Lpr/lpr mice develop a lymphoproliferative, autoimmune, lupus-like disease. These mice lack functional Fas (CD95) expression and are resistant to Fas ligand (CD178)-mediated apoptosis, a critical mechanism for the maintenance of peripheral tolerance. In this study, we show that noradrenaline (NA), the main sympathetic neurotransmitter, can induce apoptosis of lymphoid cells independently of functional Fas. Based on this finding, we used lpr/lpr mice as model to study the role of noradrenergic nerves in the expression of a lymphoproliferative disease. Early in ontogeny, the concentration of NA was significantly increased in the spleen of lpr/lpr mice, compared with normal littermates. However, splenic sympathetic innervation gradually declined as the disease progressed, and IgM blood levels and splenic NA concentration inversely correlated when the disease was overtly manifested. When the loss of noradrenergic fibers that occurred naturally during adult life in lpr/lpr mice was experimentally advanced by neonatal sympathectomy, the concentration of IgM and IgG2a in blood was markedly higher than that of control lpr/lpr mice, and the appearance of lymphadenopathy was accelerated. Furthermore, although neonatal denervation did not affect the life span of normal animals, it shortened significantly the survival time of lpr/lpr mice. These data show that, in addition to defects in the Fas pathway, an altered sympathetic innervation in lpr/lpr mice also contributes to the pathogenesis of the autoimmune disease, and strongly support the hypothesis that the sympathetic nervous system can modulate the expression of lymphoproliferative diseases.
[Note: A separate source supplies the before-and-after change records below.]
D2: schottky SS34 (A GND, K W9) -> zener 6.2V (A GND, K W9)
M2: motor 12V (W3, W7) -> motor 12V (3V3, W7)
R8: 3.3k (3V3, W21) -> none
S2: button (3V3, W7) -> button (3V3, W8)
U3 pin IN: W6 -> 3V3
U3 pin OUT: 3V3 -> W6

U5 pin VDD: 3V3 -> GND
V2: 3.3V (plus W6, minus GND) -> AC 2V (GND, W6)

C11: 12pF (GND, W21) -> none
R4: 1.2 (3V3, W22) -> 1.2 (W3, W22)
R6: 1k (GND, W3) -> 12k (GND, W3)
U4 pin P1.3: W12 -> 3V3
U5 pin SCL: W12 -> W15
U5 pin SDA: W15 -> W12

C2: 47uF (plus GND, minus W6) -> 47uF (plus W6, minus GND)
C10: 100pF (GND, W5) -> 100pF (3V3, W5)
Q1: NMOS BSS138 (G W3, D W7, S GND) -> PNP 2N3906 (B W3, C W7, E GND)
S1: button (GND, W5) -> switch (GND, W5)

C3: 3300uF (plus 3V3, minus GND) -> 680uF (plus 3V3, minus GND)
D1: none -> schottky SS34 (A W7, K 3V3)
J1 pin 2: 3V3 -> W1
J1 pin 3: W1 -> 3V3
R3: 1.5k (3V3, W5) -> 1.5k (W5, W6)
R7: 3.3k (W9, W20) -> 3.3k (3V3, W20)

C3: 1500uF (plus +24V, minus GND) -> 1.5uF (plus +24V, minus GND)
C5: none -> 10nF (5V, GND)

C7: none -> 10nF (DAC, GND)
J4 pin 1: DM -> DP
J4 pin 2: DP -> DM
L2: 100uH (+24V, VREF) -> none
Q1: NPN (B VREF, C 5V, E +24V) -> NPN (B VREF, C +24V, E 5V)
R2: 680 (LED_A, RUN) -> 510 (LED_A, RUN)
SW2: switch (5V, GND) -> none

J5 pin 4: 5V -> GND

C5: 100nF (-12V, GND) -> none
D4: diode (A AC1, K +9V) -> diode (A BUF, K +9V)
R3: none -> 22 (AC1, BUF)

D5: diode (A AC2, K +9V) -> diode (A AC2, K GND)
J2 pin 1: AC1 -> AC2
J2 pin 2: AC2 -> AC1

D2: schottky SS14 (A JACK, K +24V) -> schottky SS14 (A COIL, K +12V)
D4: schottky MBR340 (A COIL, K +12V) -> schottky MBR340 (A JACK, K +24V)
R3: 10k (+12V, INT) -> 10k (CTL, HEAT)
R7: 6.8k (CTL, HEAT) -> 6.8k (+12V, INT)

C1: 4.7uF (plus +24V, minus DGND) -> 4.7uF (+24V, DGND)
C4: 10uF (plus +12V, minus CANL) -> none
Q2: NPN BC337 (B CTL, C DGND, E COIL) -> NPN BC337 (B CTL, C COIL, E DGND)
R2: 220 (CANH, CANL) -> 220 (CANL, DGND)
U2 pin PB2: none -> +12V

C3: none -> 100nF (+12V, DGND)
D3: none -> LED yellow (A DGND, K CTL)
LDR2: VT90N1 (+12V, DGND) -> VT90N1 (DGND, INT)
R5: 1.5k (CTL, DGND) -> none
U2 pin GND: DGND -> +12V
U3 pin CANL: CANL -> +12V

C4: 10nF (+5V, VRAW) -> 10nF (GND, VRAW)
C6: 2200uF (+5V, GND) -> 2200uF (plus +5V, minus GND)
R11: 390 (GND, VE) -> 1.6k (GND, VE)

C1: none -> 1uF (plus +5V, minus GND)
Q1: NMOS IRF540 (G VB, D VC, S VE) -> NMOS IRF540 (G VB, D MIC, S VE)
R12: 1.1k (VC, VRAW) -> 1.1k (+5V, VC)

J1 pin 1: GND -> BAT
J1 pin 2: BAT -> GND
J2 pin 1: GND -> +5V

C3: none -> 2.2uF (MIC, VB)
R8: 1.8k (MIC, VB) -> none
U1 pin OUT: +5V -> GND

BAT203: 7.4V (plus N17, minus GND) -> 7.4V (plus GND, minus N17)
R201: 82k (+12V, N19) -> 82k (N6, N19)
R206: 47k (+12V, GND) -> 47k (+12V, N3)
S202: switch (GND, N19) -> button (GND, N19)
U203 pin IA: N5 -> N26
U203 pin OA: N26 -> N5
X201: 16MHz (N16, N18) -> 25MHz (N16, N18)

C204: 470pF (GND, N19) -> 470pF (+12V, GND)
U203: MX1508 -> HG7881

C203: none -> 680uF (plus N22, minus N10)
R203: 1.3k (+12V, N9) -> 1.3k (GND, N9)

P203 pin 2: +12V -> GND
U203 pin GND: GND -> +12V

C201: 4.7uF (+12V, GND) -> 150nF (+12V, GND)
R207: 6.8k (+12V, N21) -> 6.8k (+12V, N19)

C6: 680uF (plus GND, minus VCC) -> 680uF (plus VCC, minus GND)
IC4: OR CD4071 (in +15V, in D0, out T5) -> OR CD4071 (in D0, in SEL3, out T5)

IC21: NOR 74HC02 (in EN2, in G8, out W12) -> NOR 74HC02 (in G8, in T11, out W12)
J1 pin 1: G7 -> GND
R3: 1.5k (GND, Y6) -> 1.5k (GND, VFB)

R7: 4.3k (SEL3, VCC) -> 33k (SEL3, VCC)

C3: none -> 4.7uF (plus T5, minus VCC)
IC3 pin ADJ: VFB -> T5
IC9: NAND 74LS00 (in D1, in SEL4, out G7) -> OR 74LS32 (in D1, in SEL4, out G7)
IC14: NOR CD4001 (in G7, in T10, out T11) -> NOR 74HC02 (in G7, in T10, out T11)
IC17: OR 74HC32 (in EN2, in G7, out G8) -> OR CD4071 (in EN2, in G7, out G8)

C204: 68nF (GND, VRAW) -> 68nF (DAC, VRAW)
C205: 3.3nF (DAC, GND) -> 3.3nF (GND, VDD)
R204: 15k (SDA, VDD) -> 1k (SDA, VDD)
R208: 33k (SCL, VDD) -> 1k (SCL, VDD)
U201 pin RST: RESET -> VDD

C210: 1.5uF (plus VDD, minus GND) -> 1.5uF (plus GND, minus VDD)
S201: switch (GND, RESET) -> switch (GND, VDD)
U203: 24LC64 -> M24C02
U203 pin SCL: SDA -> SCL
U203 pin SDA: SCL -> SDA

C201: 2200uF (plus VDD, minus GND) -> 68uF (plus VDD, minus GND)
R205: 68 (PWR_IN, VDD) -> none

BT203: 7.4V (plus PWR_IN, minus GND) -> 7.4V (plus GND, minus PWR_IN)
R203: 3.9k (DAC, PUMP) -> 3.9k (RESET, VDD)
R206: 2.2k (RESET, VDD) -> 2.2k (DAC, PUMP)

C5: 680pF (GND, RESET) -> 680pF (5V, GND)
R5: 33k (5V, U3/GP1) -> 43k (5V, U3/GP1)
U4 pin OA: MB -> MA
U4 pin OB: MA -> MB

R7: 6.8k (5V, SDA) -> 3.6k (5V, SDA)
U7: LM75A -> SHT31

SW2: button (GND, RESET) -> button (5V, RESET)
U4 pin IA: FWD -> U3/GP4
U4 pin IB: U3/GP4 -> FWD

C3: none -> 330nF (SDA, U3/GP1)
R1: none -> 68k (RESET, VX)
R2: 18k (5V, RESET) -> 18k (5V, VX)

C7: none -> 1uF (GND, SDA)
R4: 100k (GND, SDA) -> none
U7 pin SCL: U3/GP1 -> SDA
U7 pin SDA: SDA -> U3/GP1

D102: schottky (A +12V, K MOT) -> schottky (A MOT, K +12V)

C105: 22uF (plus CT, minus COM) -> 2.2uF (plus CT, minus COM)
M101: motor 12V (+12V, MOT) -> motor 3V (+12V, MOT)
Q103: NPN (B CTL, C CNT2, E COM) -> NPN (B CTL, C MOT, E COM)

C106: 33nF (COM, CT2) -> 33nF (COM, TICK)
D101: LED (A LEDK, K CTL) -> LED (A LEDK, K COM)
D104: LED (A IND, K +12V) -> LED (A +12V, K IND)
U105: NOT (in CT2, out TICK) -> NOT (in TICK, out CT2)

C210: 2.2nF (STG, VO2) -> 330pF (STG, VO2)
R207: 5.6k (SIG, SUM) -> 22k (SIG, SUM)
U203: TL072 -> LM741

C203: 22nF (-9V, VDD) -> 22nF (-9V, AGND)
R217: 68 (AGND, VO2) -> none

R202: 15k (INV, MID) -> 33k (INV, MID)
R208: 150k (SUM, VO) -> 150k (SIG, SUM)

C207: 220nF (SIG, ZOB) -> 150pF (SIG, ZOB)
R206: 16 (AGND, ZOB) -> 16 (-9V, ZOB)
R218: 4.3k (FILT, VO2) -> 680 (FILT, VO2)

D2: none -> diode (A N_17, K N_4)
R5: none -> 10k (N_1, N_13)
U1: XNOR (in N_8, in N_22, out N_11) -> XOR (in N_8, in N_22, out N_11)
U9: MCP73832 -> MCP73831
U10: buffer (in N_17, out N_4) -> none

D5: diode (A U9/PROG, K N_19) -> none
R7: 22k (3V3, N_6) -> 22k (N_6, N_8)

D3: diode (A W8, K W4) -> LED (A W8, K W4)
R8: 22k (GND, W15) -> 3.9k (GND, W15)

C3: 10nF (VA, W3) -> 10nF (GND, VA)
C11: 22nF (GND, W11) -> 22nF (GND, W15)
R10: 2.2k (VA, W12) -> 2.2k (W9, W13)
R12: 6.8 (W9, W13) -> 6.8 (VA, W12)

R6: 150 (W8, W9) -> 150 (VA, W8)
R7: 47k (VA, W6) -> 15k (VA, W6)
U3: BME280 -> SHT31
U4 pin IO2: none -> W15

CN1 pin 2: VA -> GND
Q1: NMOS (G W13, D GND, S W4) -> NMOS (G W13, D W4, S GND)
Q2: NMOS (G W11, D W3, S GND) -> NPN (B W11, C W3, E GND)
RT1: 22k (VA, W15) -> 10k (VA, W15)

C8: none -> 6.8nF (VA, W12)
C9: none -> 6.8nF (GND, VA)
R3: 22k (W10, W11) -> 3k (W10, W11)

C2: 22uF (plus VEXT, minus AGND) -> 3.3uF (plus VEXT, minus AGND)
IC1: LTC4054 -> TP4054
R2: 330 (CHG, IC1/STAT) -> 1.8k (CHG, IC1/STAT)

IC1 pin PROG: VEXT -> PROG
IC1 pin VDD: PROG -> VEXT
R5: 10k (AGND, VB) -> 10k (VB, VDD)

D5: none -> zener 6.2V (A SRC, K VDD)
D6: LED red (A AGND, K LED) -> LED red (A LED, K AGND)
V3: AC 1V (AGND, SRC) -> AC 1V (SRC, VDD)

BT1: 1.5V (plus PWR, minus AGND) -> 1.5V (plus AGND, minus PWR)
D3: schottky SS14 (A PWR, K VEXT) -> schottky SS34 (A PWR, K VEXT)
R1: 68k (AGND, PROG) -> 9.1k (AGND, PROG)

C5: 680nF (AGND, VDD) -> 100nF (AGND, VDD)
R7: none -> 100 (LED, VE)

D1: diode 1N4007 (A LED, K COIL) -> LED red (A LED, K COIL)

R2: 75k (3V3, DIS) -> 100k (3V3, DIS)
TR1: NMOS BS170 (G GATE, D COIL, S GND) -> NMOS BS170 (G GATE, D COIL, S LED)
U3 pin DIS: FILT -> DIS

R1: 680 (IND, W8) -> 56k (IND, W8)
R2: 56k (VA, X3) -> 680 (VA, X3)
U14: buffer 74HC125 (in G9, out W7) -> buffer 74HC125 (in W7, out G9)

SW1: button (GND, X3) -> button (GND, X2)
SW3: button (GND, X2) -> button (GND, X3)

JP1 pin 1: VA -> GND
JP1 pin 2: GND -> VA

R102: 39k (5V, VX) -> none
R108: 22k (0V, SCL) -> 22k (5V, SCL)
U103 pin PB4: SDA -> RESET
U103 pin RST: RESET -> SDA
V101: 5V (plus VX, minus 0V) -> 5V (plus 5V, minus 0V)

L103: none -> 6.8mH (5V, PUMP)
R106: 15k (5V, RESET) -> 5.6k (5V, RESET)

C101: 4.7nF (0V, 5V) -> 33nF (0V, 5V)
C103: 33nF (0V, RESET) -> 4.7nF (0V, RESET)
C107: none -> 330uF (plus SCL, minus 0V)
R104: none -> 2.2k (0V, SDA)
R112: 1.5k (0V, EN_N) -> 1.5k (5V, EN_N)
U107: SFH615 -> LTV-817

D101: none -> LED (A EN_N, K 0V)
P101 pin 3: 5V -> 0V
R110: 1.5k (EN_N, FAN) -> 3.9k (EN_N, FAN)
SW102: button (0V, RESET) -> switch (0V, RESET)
Sympathetic Innervation Affects Superantigen-Induced Decrease in CD4Vβ8 Cells in the Spleen

Abstract: The stimulation by superantigens of T cells expressing an appropriate Vβ chain results in a strong proliferative response that is followed by a state of energy specific for the antigen used. This model was used to continue our studies on immunoregulatory host neuroendocrine responses. We have recently found that four days after administration of the superantigen staphylococcal enterotoxin B (SEB) into mice, that is, at an early stage of the anergic phase, the decrease in the percentage of splenic CD4Vβ8 was accompanied by a decrease in the splenic concentration of the sympathetic neurotransmitter noradrenaline (NA) as compared to vehicle‐injected mice. No comparable changes were detected in the kidney. At this point, blood levels of NA, adrenaline, and corticosterone were comparable in SEB‐ and vehicle‐injected mice. We have also found that the decrease in splenic CD4Vβ8 cells was not observed in animals that had been chemically sympathectomized prior to the administration of the superantigen. These results indicate that the sympathetic response induced by SEB may have immunoregulatory implications.